In the press, this is what the New York Times had to say in its house editorial (emphasis mine): "Tough talk without a coherent strategy or follow-through is dangerous."

"Morning" Joe Scarborough offered this armchair-tough tweet, aping the McCain take: "Trump announced plans this week to surrender Syria to Putin, Assad, ISIS and Iran. Putin’s puppet responded to Trump’s weakness with war crimes."

Among think-tankers, Michael Rubin of the American Enterprise Institute penned the non-sensational editorial, "It’s time to assassinate Assad."

"Chemical Attack in Syria Demands Stiff Response from U.S., Allies," wrote Luke Coffey of the Heritage Foundation.

So pols, press, and talking heads were virtually all been in agreement. Attack!

One could maybe understand this attitude from millennials, who weren’t raised amid The Day After or "99 Luftballoons" or "1999" or Failsafe or Dr. Strangelove even, and have never experienced even fake angst about growing up under the specter of nuclear war. But all the preceding generations should know better.
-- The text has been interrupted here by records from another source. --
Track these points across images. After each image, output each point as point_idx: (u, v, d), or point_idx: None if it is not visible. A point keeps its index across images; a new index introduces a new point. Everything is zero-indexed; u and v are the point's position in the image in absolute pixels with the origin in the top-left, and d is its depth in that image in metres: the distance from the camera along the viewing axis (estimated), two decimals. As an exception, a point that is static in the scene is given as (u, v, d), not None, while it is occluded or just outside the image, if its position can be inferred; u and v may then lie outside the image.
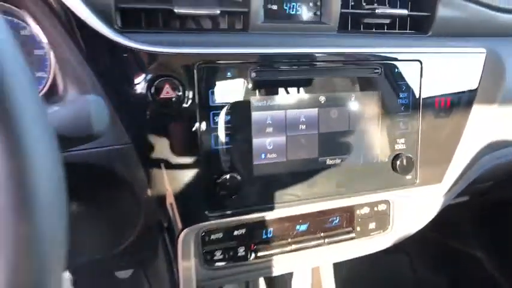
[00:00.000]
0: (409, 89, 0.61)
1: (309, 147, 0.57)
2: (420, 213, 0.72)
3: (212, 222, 0.56)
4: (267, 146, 0.55)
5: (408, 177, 0.64)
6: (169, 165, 0.52)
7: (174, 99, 0.49)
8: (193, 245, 0.57)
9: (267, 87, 0.54)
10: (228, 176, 0.52)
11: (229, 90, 0.51)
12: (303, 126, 0.56)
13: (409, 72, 0.61)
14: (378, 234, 0.70)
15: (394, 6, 0.64)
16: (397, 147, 0.62)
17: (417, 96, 0.62)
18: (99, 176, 0.52)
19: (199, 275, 0.60)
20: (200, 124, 0.51)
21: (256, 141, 0.54)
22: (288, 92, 0.55)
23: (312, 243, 0.65)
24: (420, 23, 0.66)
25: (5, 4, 0.54)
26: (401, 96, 0.61)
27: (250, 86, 0.52)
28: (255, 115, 0.53)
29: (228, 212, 0.56)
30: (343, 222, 0.67)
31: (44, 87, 0.58)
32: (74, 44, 0.48)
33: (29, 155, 0.24)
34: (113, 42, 0.46)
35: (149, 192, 0.54)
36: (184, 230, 0.55)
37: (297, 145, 0.56)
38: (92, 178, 0.53)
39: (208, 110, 0.51)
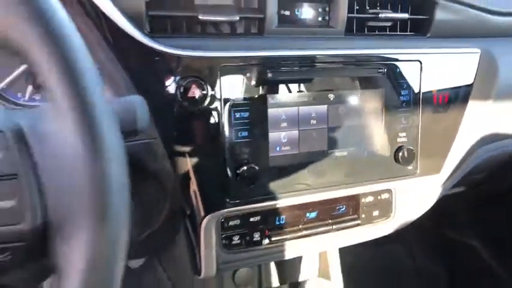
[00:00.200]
0: (410, 86, 0.67)
1: (319, 141, 0.63)
2: (420, 201, 0.77)
3: (231, 209, 0.61)
4: (281, 139, 0.60)
5: (409, 168, 0.70)
6: (194, 158, 0.57)
7: (199, 97, 0.54)
8: (214, 231, 0.63)
9: (282, 86, 0.59)
10: (247, 167, 0.58)
11: (248, 89, 0.57)
12: (314, 121, 0.62)
13: (410, 71, 0.67)
14: (381, 221, 0.75)
15: (395, 10, 0.70)
16: (399, 140, 0.68)
17: (417, 93, 0.67)
18: (130, 167, 0.58)
19: (219, 259, 0.65)
20: (222, 120, 0.56)
21: (271, 135, 0.59)
22: (300, 90, 0.61)
23: (321, 230, 0.70)
24: (420, 25, 0.71)
25: None
26: (403, 93, 0.67)
27: (266, 85, 0.58)
28: (271, 111, 0.59)
29: (246, 200, 0.61)
30: (349, 210, 0.73)
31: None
32: (109, 47, 0.53)
33: (108, 145, 0.29)
34: (146, 47, 0.52)
35: (174, 182, 0.59)
36: (207, 217, 0.60)
37: (308, 138, 0.62)
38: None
39: (229, 107, 0.56)
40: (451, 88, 0.70)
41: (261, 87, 0.58)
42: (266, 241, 0.67)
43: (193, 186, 0.59)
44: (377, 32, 0.69)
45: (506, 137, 0.80)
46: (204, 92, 0.54)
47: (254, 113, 0.58)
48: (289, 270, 0.86)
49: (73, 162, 0.28)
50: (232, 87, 0.56)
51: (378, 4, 0.69)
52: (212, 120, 0.56)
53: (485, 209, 1.41)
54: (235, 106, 0.56)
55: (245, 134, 0.58)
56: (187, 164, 0.58)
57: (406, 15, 0.68)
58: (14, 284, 0.34)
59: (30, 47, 0.27)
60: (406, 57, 0.66)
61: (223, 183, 0.59)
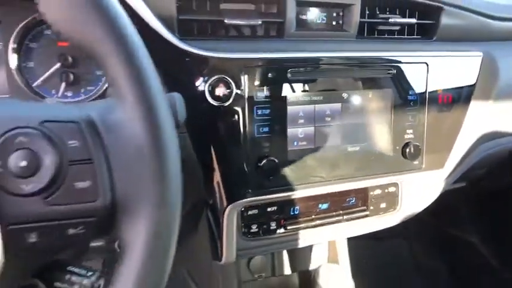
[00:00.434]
0: (417, 87, 0.72)
1: (333, 136, 0.67)
2: (424, 194, 0.82)
3: (251, 199, 0.66)
4: (298, 134, 0.65)
5: (415, 162, 0.75)
6: (218, 151, 0.62)
7: (225, 95, 0.59)
8: (235, 220, 0.67)
9: (300, 85, 0.64)
10: (267, 160, 0.63)
11: (269, 88, 0.62)
12: (329, 119, 0.67)
13: (417, 72, 0.72)
14: (388, 212, 0.80)
15: (403, 15, 0.75)
16: (406, 136, 0.73)
17: (424, 93, 0.72)
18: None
19: (239, 246, 0.70)
20: (246, 116, 0.61)
21: (290, 131, 0.64)
22: (316, 90, 0.65)
23: (332, 220, 0.75)
24: (426, 29, 0.76)
25: None
26: (410, 93, 0.71)
27: (286, 84, 0.63)
28: (290, 109, 0.64)
29: (265, 191, 0.66)
30: (359, 202, 0.78)
31: (103, 83, 0.68)
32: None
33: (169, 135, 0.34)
34: (178, 48, 0.56)
35: (200, 173, 0.64)
36: (229, 207, 0.65)
37: (323, 134, 0.67)
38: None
39: (252, 104, 0.61)
40: (455, 88, 0.75)
41: (281, 87, 0.62)
42: (282, 230, 0.72)
43: (217, 177, 0.64)
44: (386, 36, 0.74)
45: (506, 135, 0.85)
46: (230, 91, 0.59)
47: (274, 110, 0.62)
48: (300, 258, 0.91)
49: (138, 148, 0.33)
50: (255, 86, 0.61)
51: (388, 9, 0.74)
52: (236, 117, 0.61)
53: (485, 206, 1.45)
54: (257, 103, 0.61)
55: (266, 129, 0.63)
56: (212, 157, 0.62)
57: (413, 20, 0.73)
58: (76, 257, 0.39)
59: (108, 56, 0.32)
60: (414, 60, 0.71)
61: (245, 175, 0.63)
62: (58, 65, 0.66)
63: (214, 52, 0.58)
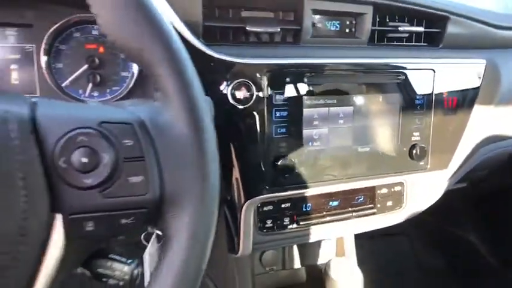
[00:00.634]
0: (424, 92, 0.76)
1: (346, 138, 0.72)
2: (429, 194, 0.86)
3: (267, 196, 0.70)
4: (313, 135, 0.69)
5: (421, 163, 0.79)
6: (238, 150, 0.66)
7: (247, 98, 0.63)
8: (252, 215, 0.71)
9: (316, 89, 0.68)
10: (284, 159, 0.67)
11: (287, 92, 0.66)
12: (341, 121, 0.71)
13: (424, 78, 0.76)
14: (394, 210, 0.84)
15: (411, 23, 0.79)
16: (413, 138, 0.77)
17: (430, 98, 0.77)
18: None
19: (254, 240, 0.74)
20: (265, 117, 0.65)
21: (305, 132, 0.68)
22: (330, 93, 0.69)
23: (342, 217, 0.79)
24: (433, 37, 0.80)
25: None
26: (417, 97, 0.76)
27: (303, 88, 0.67)
28: (306, 111, 0.68)
29: (281, 188, 0.70)
30: (367, 200, 0.82)
31: (127, 84, 0.72)
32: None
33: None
34: (204, 54, 0.60)
35: (220, 170, 0.68)
36: (247, 203, 0.69)
37: (336, 135, 0.71)
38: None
39: (271, 106, 0.65)
40: (460, 94, 0.79)
41: (298, 90, 0.66)
42: (294, 225, 0.76)
43: (236, 175, 0.68)
44: (395, 43, 0.78)
45: (507, 138, 0.90)
46: (250, 94, 0.63)
47: (292, 112, 0.66)
48: (309, 253, 0.95)
49: (184, 147, 0.37)
50: (274, 89, 0.65)
51: (397, 18, 0.78)
52: (256, 118, 0.65)
53: (485, 206, 1.50)
54: (276, 106, 0.65)
55: (283, 130, 0.67)
56: (232, 155, 0.66)
57: (421, 29, 0.77)
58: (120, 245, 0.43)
59: (156, 65, 0.36)
60: (421, 66, 0.75)
61: (262, 173, 0.67)
62: (86, 66, 0.69)
63: (237, 58, 0.62)
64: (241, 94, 0.63)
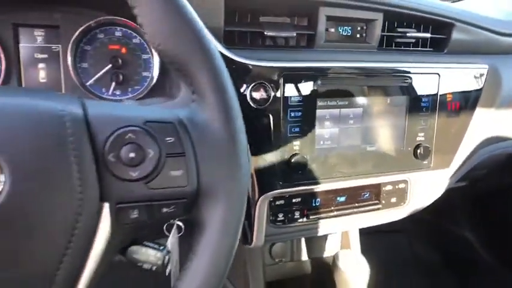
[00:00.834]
0: (429, 95, 0.80)
1: (355, 137, 0.76)
2: (431, 191, 0.91)
3: (280, 191, 0.74)
4: (325, 135, 0.73)
5: (425, 162, 0.83)
6: (254, 147, 0.70)
7: (264, 99, 0.67)
8: (265, 209, 0.76)
9: (328, 91, 0.72)
10: (297, 157, 0.71)
11: (302, 93, 0.70)
12: (351, 121, 0.75)
13: (429, 82, 0.80)
14: (398, 206, 0.89)
15: (418, 29, 0.83)
16: (418, 139, 0.81)
17: (435, 101, 0.81)
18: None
19: (267, 232, 0.78)
20: (280, 117, 0.69)
21: (318, 131, 0.73)
22: (342, 95, 0.74)
23: (348, 211, 0.83)
24: (438, 43, 0.84)
25: (122, 18, 0.72)
26: (423, 100, 0.80)
27: (316, 90, 0.71)
28: (318, 112, 0.72)
29: (293, 184, 0.74)
30: (372, 196, 0.86)
31: (148, 84, 0.76)
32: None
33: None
34: (226, 57, 0.64)
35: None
36: (261, 197, 0.73)
37: (346, 135, 0.75)
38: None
39: (286, 107, 0.69)
40: (463, 97, 0.84)
41: (312, 92, 0.71)
42: (304, 219, 0.81)
43: (252, 171, 0.72)
44: (403, 48, 0.83)
45: (506, 139, 0.94)
46: (268, 95, 0.67)
47: (305, 112, 0.71)
48: (316, 246, 1.00)
49: (219, 144, 0.41)
50: (290, 91, 0.69)
51: (405, 24, 0.82)
52: (272, 118, 0.69)
53: (481, 205, 1.55)
54: (291, 107, 0.69)
55: (297, 129, 0.71)
56: (248, 151, 0.70)
57: (428, 35, 0.82)
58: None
59: (196, 71, 0.40)
60: (427, 71, 0.80)
61: (276, 169, 0.72)
62: (109, 66, 0.73)
63: (255, 61, 0.66)
64: (259, 95, 0.67)
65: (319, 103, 0.72)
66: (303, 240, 0.99)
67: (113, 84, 0.74)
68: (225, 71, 0.42)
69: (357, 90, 0.75)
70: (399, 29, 0.81)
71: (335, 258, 0.86)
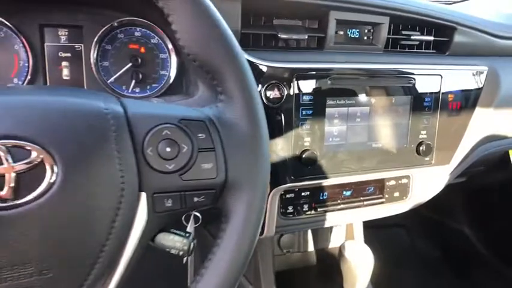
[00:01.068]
0: (432, 95, 0.85)
1: (362, 134, 0.80)
2: (431, 186, 0.96)
3: (291, 185, 0.79)
4: (334, 132, 0.78)
5: (427, 158, 0.88)
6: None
7: (278, 98, 0.71)
8: (276, 202, 0.80)
9: (337, 90, 0.76)
10: (307, 152, 0.75)
11: (313, 92, 0.74)
12: (359, 119, 0.79)
13: (432, 82, 0.84)
14: (400, 200, 0.94)
15: (422, 32, 0.87)
16: (421, 136, 0.86)
17: (437, 100, 0.85)
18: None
19: (277, 223, 0.83)
20: (293, 115, 0.73)
21: (327, 128, 0.77)
22: (350, 94, 0.78)
23: (354, 205, 0.88)
24: (441, 45, 0.89)
25: (142, 19, 0.76)
26: (426, 100, 0.84)
27: (326, 90, 0.75)
28: (328, 110, 0.76)
29: (303, 178, 0.79)
30: (376, 191, 0.91)
31: (166, 82, 0.80)
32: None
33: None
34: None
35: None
36: (273, 190, 0.78)
37: (354, 132, 0.80)
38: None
39: (298, 105, 0.73)
40: (463, 97, 0.88)
41: (322, 91, 0.75)
42: (312, 211, 0.85)
43: (265, 165, 0.76)
44: (407, 50, 0.87)
45: (503, 138, 0.99)
46: (281, 94, 0.71)
47: (316, 111, 0.75)
48: (322, 237, 1.05)
49: (245, 140, 0.45)
50: (302, 90, 0.73)
51: (409, 27, 0.86)
52: (285, 115, 0.73)
53: (478, 200, 1.60)
54: (302, 105, 0.74)
55: (308, 126, 0.75)
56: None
57: (431, 38, 0.86)
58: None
59: (226, 75, 0.44)
60: (430, 72, 0.84)
61: (288, 164, 0.76)
62: (129, 64, 0.77)
63: (269, 62, 0.70)
64: (273, 94, 0.71)
65: (329, 102, 0.76)
66: (309, 232, 1.04)
67: (133, 82, 0.78)
68: (251, 74, 0.47)
69: (364, 90, 0.79)
70: (404, 32, 0.85)
71: (341, 248, 0.91)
We all grew up aware it could all be over in a heartbeat.

This is probably the most serious showdown between nuclear powers since the Cuban missile crisis, or at the very least, the shooting down of Korean Airlines flight 007 in 1983.
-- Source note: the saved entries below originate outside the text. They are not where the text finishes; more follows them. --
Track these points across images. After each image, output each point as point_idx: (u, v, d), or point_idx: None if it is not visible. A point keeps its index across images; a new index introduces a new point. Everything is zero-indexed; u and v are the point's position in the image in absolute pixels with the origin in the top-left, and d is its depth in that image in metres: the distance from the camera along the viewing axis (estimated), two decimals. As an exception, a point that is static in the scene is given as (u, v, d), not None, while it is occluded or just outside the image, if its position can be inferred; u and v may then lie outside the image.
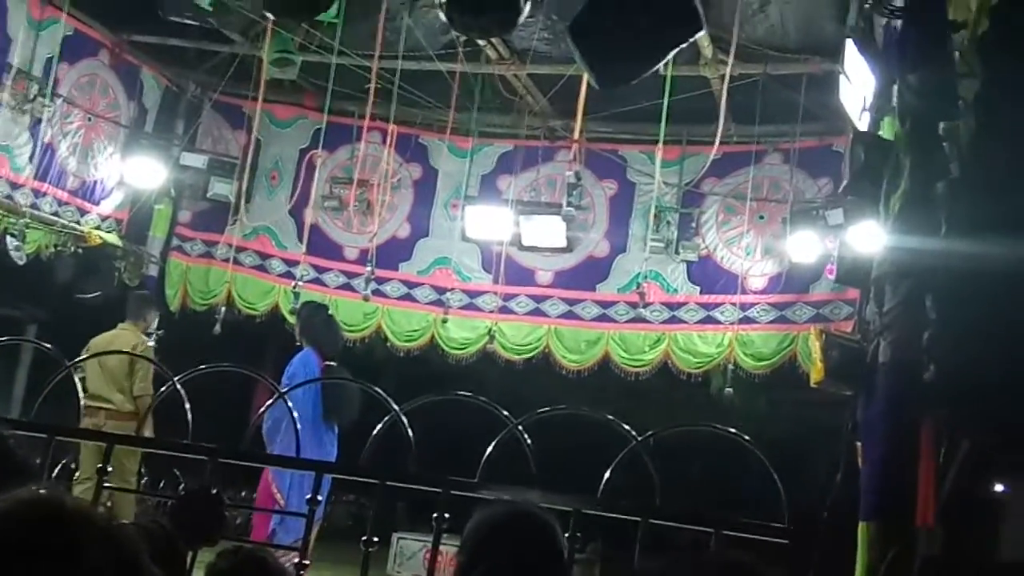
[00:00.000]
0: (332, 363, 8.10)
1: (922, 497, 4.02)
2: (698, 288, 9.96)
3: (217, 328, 10.11)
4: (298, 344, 8.27)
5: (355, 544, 3.89)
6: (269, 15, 7.26)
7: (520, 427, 3.99)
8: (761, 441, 3.98)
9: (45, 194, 9.61)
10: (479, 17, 4.64)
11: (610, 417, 4.08)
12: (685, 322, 9.92)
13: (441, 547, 3.90)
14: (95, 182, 10.19)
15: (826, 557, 4.13)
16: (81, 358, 4.06)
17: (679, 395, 10.58)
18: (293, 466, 5.03)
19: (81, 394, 3.97)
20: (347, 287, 10.63)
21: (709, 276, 9.95)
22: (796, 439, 11.23)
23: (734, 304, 9.72)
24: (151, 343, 8.46)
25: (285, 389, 4.44)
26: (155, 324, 9.06)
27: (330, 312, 9.08)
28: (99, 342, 8.10)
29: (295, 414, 4.16)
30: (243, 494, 10.90)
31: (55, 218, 9.75)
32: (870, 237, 5.27)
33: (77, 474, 7.94)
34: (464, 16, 4.67)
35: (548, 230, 9.93)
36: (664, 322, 9.96)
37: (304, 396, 7.22)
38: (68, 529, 1.20)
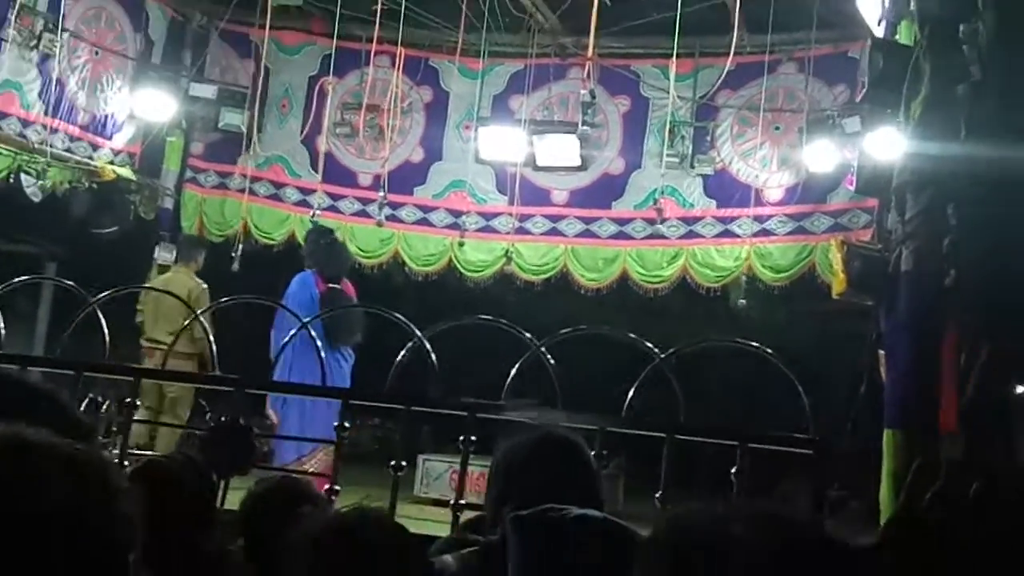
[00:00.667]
0: (334, 286, 8.14)
1: (945, 403, 4.02)
2: (714, 202, 9.91)
3: (235, 266, 10.09)
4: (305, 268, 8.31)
5: (381, 467, 3.93)
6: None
7: (543, 348, 4.00)
8: (782, 353, 3.99)
9: (57, 130, 9.57)
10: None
11: (632, 336, 4.10)
12: (702, 236, 9.89)
13: (468, 468, 3.95)
14: (106, 116, 10.14)
15: (851, 466, 4.15)
16: (104, 295, 4.06)
17: (698, 310, 10.57)
18: (318, 394, 5.06)
19: (103, 330, 3.99)
20: (363, 214, 10.60)
21: (725, 189, 9.88)
22: (817, 350, 11.22)
23: (751, 217, 9.66)
24: (204, 285, 8.60)
25: (307, 319, 4.45)
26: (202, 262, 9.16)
27: (335, 236, 9.07)
28: (155, 285, 8.27)
29: (318, 342, 4.17)
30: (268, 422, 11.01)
31: (68, 154, 9.73)
32: (889, 145, 5.19)
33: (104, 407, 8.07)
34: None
35: (562, 149, 9.84)
36: (681, 237, 9.93)
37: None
38: (29, 459, 1.17)
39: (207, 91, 10.44)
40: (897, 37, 5.56)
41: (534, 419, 3.45)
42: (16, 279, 4.53)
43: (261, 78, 10.64)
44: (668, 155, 9.77)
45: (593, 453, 3.83)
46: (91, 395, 9.34)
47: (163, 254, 10.42)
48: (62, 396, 1.69)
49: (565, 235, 10.31)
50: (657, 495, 3.65)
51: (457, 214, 10.52)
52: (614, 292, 10.22)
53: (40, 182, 9.20)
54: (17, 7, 8.90)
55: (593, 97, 9.33)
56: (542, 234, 10.38)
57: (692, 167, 9.86)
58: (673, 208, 9.94)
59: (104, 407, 9.43)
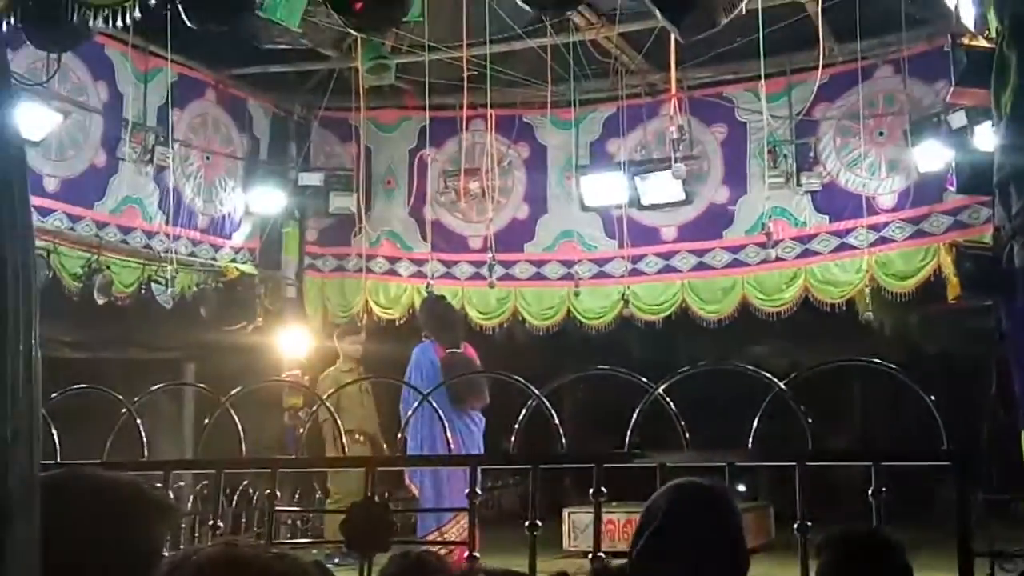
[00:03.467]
0: (455, 350, 8.25)
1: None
2: (827, 217, 9.75)
3: (362, 336, 10.27)
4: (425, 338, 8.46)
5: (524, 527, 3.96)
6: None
7: (661, 391, 4.00)
8: (922, 359, 3.91)
9: (179, 237, 10.02)
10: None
11: (749, 368, 4.06)
12: (819, 253, 9.74)
13: (611, 516, 3.97)
14: (223, 217, 10.60)
15: (996, 472, 4.03)
16: (233, 394, 4.22)
17: (826, 328, 10.38)
18: (447, 463, 5.15)
19: (238, 427, 4.15)
20: (477, 276, 10.77)
21: (836, 202, 9.72)
22: (959, 353, 10.88)
23: (866, 227, 9.48)
24: (344, 369, 9.65)
25: (429, 390, 4.56)
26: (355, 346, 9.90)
27: (447, 302, 9.25)
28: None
29: (440, 412, 4.27)
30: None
31: (192, 258, 10.19)
32: (987, 139, 5.07)
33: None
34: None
35: (665, 186, 9.88)
36: (798, 257, 9.80)
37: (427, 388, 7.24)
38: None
39: (314, 179, 10.85)
40: (989, 28, 5.44)
41: (657, 462, 3.46)
42: (154, 387, 4.75)
43: (363, 159, 10.96)
44: (772, 176, 9.67)
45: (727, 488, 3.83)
46: (242, 487, 9.69)
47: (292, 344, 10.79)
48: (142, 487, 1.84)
49: (679, 271, 10.30)
50: (796, 525, 3.60)
51: (569, 264, 10.61)
52: (738, 320, 10.12)
53: (170, 289, 9.64)
54: (130, 126, 9.41)
55: (682, 133, 9.35)
56: (656, 273, 10.39)
57: (799, 185, 9.74)
58: (785, 228, 9.83)
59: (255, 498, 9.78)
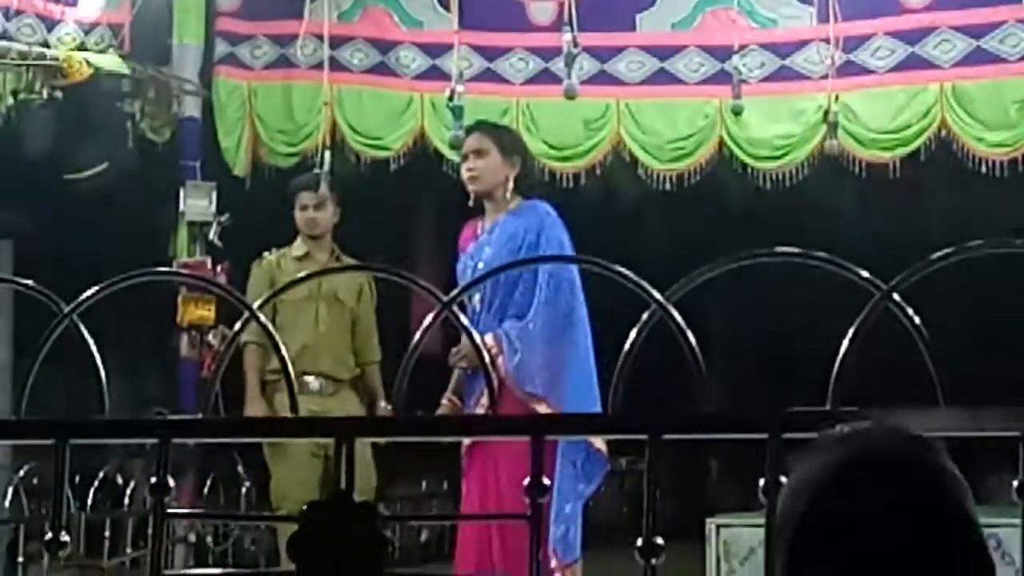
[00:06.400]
0: None
1: None
2: None
3: (324, 192, 9.93)
4: (472, 202, 8.36)
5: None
6: None
7: (895, 295, 3.96)
8: None
9: (-22, 5, 10.09)
10: None
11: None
12: None
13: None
14: (56, -33, 10.62)
15: None
16: (86, 298, 4.24)
17: None
18: (468, 432, 5.11)
19: (95, 361, 4.19)
20: (546, 76, 10.81)
21: None
22: None
23: None
24: (296, 255, 9.20)
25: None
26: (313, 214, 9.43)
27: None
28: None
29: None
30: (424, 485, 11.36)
31: (5, 44, 10.20)
32: None
33: None
34: None
35: None
36: None
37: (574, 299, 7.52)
38: None
39: None
40: None
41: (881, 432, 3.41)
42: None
43: None
44: None
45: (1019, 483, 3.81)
46: (104, 471, 9.89)
47: (194, 201, 10.78)
48: None
49: (936, 65, 10.23)
50: None
51: (723, 54, 10.55)
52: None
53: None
54: None
55: None
56: (890, 71, 10.33)
57: None
58: None
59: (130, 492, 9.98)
The oft-derided Doomsday Clock, kept by the Union of Atomic Scientists, describes us as closer to nuclear war than at any time since 1953, when both the U.S. and the Soviet Union tested thermonuclear weapons for the first time. "The continued existence of urban, technological civilization will soon hang in a precarious balance," the Scientists predicted then.

They were right. It’s no mystery that most of the permanent jobholder types who occupy Washington have since shown they will reflexively endorse pretty much any military action in any situation. There’s never been any real institutional pull toward peace and sanity in our politics, just the occasional quixotic straggler.

But in the pre-Trump years, this Beltway reflex mostly supported a predictable – if bloodthirsty – form of global interventionism. It was never so suicidal, never so maniacal. Whether Trump has brought out the worst in us, or we’ve just lost our minds, we’ve become a danger to the world and to ourselves, holding John Bolton to our heads as a suicide weapon.

That Trump might forget the awesome danger of nuclear war is a given. The man is a fool. But what’s our excuse?